Thursday, March 7, 2019

The Feud: Vladimir Nabokov, Edmund Wilson, and the End of a Beautiful Friendship by Alex Beam

Not thinking of the proud world's pleasure,
But cherishing your friendship's claim
I would have wished a finer treasure
To pledge my token to your name

Alexander Pushkin, dedication of Eugene Onegin (translated by James F. Falen, Oxford, 1990)

My impression is that few people remember Edmund Wilson, one of the foremost critics of the 20th Century, and several more remember Vladimir Nabokov, one of the great novelists (and if they do it's mostly for Lolita, 1955).  Least remembered is the falling out that Wilson and Nabokov, once great friends, had over Nabokov's four-volume translation of Alexander Pushkin's 1825 Eugene Onegin -- the translation was only 257 pages out of a total of 1895, the rest was relentless "commentary," footnotes and the original Russian text.  Wilson wrote a review in The New York Review of Books in 1965 which Alex Beam. in The Feud (Pantheon Books, 2016) says "It remains a classic of its genre, the genre being an overlong, spiteful, stochastically accurate, generally useless but unfailingly amusing hatchet job, the yawning, massive load of boiling pitch that inevitably ends up scalding the grinning fiend pouring the hot oil over the battlement as much as it harms the intended victim."  Wilson thought Nabokov's English pretentious and his Russian not so great.  This feud continued until Wilson died in 1972, already being forgotten, while Nabokov lived in splendor in Switzerland until his death in 1977.

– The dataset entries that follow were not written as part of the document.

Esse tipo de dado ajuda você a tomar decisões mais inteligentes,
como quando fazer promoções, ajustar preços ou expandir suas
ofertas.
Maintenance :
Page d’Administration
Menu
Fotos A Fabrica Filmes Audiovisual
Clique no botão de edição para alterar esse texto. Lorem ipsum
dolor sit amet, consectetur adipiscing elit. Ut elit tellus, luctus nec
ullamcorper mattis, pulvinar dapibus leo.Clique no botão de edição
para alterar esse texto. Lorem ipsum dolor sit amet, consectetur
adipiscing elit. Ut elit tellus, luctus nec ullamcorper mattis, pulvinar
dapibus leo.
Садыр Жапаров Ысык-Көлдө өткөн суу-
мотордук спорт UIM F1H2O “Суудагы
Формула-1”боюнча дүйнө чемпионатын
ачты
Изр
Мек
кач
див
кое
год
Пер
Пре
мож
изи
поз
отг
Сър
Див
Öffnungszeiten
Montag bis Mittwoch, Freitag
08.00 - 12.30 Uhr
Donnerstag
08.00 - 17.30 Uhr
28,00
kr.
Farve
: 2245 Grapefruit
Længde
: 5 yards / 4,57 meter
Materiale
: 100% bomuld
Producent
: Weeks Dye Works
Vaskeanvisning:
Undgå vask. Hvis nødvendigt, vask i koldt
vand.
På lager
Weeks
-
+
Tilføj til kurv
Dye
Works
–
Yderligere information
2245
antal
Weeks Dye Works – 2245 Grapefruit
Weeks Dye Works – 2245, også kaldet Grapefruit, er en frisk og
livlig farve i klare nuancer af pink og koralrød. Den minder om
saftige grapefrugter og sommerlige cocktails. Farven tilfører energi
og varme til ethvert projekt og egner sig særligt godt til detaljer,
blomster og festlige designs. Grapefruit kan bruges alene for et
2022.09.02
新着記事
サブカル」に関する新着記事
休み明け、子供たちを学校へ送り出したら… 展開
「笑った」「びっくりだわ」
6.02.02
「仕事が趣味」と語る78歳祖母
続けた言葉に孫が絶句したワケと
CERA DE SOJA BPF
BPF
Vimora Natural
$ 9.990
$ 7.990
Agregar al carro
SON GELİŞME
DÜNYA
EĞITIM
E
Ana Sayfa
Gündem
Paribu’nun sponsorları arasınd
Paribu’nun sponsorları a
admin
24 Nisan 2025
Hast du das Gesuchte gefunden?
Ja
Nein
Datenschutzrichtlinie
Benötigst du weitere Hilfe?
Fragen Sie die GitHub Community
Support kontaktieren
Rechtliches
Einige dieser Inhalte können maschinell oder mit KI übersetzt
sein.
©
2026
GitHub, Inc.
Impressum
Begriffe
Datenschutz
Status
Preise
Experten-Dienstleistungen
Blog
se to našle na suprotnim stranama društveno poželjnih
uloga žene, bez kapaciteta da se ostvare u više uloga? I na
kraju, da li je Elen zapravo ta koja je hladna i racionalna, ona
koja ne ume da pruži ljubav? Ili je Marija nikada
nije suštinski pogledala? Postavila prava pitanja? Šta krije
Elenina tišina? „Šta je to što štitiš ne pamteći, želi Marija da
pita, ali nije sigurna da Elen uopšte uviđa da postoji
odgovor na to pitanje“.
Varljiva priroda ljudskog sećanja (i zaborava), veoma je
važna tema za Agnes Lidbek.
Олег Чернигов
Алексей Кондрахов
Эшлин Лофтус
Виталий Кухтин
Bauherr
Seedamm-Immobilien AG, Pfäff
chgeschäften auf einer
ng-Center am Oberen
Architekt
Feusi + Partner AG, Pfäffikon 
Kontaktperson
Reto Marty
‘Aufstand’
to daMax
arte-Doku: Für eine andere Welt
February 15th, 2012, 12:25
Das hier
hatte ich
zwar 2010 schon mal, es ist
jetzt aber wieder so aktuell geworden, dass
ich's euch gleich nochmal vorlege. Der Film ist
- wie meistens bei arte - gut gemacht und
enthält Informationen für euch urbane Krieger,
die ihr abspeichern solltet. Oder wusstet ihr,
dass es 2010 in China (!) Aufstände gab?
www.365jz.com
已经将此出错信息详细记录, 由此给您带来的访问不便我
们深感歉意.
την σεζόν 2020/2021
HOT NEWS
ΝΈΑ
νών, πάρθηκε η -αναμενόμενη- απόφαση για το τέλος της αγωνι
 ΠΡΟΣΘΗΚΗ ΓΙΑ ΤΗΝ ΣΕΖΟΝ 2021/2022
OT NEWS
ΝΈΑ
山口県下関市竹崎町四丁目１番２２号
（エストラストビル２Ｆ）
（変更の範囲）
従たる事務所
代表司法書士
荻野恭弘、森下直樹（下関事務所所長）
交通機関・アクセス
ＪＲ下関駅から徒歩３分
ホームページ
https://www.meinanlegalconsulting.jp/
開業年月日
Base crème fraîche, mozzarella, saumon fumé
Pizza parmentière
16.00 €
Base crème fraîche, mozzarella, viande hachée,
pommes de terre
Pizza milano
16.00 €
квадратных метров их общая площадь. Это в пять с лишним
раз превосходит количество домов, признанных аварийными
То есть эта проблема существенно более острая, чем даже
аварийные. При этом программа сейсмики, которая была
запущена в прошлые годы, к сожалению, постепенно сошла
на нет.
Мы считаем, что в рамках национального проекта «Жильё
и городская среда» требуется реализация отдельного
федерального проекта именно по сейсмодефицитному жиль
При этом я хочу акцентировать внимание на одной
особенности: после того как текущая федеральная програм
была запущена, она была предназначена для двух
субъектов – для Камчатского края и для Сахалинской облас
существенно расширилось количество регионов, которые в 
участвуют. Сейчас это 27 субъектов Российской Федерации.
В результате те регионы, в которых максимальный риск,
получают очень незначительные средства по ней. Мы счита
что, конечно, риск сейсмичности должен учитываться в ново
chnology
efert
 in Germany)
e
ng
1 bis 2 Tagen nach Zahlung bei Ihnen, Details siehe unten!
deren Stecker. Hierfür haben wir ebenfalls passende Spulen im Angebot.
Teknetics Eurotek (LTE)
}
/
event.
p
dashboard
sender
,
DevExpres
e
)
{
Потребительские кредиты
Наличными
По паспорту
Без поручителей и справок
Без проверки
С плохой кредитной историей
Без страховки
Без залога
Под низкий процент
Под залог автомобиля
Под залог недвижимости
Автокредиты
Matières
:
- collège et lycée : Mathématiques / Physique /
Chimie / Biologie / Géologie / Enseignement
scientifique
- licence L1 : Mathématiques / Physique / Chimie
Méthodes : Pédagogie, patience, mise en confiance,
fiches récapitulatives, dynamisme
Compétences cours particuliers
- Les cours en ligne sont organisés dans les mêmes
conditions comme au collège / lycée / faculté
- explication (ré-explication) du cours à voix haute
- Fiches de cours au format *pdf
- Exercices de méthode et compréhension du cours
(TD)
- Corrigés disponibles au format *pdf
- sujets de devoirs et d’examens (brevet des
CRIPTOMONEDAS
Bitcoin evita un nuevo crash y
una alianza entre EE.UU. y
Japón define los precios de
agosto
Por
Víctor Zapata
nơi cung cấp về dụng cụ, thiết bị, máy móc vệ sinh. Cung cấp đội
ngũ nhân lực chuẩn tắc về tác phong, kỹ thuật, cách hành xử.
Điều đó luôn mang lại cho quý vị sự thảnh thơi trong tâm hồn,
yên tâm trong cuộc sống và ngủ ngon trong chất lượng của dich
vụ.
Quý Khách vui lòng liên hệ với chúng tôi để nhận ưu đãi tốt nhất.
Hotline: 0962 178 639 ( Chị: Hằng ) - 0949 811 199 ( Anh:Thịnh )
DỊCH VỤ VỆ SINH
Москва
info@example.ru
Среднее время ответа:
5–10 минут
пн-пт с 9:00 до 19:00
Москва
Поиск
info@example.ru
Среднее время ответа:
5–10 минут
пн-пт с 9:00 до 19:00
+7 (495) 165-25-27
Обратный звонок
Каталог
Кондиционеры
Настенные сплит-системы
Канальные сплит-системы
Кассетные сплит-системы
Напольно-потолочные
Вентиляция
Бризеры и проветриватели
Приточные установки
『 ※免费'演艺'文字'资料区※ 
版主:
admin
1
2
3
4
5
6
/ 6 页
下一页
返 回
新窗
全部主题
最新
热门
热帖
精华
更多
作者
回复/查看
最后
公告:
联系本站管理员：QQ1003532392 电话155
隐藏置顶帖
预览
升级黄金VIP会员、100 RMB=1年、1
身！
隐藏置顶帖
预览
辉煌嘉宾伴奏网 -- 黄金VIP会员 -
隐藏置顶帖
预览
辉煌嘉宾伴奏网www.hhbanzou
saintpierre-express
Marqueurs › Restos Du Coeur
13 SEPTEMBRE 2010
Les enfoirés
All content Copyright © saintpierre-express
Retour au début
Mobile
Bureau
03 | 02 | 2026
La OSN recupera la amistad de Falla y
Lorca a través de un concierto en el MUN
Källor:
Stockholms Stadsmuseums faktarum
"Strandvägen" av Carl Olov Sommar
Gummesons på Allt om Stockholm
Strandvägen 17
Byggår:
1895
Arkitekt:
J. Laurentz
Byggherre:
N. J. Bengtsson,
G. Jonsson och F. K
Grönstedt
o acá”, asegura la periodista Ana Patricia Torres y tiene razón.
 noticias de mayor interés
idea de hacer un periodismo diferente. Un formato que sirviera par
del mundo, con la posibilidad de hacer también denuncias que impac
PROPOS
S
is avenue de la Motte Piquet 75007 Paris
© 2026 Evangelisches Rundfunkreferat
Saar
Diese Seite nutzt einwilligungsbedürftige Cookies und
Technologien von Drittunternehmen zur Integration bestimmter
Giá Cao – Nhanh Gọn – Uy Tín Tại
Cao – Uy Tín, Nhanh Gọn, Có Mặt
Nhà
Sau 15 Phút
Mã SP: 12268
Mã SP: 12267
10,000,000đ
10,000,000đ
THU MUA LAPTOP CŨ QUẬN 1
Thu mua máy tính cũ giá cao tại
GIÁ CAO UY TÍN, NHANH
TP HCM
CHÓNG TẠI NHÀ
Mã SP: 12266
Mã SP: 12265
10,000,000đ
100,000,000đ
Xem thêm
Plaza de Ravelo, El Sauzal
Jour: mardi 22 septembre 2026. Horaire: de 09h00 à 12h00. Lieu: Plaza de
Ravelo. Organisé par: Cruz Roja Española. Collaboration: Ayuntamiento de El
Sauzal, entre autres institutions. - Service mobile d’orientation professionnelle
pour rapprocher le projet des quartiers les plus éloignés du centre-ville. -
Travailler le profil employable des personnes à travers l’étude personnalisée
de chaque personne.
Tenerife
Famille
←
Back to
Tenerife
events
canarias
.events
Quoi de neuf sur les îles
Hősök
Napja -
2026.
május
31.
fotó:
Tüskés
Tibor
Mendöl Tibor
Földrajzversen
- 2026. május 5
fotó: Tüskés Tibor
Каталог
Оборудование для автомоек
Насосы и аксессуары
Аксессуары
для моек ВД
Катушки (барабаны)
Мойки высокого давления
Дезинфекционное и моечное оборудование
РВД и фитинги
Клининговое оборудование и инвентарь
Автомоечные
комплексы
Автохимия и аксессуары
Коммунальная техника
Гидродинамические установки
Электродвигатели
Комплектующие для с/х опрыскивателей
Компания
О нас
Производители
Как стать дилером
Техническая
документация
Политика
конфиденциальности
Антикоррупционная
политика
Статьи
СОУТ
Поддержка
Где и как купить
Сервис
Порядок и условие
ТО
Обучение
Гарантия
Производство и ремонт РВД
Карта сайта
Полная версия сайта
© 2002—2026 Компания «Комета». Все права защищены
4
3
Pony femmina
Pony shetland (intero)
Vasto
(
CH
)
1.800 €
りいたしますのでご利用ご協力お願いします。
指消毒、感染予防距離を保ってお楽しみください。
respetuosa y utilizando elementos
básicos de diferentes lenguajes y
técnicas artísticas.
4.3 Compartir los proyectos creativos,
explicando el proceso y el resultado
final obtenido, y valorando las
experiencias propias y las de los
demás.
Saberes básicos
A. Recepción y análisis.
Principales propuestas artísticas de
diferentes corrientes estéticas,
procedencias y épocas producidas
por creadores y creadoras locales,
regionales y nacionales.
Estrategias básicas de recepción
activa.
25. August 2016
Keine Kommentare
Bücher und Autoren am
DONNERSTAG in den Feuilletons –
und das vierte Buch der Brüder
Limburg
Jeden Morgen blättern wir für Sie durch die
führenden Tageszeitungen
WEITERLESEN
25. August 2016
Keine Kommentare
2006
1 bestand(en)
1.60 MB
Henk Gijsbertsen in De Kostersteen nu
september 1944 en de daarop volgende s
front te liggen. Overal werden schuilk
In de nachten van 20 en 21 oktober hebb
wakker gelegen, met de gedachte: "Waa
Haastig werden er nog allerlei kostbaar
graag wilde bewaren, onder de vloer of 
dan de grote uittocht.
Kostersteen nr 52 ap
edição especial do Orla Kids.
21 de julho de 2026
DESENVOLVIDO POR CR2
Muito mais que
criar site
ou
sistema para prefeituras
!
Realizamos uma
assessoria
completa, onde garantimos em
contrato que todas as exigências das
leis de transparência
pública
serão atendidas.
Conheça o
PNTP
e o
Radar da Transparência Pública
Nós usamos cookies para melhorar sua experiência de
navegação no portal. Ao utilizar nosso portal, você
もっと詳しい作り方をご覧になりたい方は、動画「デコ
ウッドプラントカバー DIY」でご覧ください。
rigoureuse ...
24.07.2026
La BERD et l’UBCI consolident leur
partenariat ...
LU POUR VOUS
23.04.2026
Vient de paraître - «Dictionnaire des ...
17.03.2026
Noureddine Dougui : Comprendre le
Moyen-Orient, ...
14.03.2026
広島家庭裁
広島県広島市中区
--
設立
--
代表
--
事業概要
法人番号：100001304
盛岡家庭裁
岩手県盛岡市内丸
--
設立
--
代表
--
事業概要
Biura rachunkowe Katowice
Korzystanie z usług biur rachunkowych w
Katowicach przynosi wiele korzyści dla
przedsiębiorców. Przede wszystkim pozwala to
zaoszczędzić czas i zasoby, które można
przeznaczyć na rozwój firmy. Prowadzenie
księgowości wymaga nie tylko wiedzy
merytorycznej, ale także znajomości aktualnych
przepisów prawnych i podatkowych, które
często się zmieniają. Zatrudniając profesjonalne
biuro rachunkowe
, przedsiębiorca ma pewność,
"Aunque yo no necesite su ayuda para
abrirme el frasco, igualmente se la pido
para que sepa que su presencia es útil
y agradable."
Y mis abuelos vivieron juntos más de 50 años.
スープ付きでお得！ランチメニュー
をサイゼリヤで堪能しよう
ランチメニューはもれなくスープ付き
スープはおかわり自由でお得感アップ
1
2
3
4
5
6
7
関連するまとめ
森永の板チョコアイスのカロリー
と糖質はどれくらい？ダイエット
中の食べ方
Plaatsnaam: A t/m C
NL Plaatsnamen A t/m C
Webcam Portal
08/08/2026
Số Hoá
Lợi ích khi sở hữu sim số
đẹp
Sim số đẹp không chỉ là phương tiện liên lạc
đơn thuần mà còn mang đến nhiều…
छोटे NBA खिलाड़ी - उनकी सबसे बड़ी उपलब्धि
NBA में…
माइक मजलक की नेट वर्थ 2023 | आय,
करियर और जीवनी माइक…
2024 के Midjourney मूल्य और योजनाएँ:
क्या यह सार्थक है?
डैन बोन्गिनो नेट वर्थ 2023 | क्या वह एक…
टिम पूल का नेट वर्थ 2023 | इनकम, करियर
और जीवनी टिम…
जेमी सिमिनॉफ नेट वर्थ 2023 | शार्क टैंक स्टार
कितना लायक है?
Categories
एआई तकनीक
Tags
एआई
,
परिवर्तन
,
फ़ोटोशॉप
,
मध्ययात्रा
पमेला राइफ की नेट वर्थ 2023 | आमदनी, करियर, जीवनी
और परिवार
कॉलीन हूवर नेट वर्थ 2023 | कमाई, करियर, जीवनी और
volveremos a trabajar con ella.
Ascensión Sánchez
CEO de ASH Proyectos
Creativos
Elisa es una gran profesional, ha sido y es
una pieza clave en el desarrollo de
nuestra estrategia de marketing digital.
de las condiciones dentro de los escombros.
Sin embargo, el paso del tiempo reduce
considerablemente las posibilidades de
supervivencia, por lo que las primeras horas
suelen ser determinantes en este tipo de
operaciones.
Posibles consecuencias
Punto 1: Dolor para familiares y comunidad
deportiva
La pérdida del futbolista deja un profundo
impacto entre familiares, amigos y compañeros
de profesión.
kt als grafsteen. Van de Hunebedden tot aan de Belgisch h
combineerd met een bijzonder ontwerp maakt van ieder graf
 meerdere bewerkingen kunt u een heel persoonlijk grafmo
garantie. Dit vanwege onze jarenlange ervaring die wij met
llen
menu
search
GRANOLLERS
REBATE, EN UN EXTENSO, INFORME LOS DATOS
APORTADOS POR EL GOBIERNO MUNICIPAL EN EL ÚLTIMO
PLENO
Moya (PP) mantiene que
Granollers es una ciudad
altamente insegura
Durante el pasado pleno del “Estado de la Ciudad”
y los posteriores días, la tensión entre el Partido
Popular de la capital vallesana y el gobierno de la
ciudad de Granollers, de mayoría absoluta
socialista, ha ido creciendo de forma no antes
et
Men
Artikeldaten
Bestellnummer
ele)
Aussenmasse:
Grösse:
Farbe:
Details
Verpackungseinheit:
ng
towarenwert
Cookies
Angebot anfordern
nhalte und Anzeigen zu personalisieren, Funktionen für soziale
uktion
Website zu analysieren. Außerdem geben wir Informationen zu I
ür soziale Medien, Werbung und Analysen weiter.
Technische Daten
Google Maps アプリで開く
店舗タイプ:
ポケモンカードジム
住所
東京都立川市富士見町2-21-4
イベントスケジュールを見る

Wilson and Nabokov were opposites in many ways and opposites attract, until they don't:  Wilson the literalist and Nabokov the fantasist; Wilson was fascinated by Freud and Marx while Nabokov had no use for either; Wilson was married four times, Nabokov once. Of those who read Eugene Onegin I doubt many use Nabokov's translation; there are a number of other good translations (I like James Falen's) that are not as literal as Nabokov's and there is ultimately no ideal solution to how a poem, or anything else, should be translated.  If the feud over Pushkin represent Nabokov and Wilson at their worst I think Nabokov's Pale Fire (1962) and Wilson's To the Finland Station (1940) represent them as great writers at their best.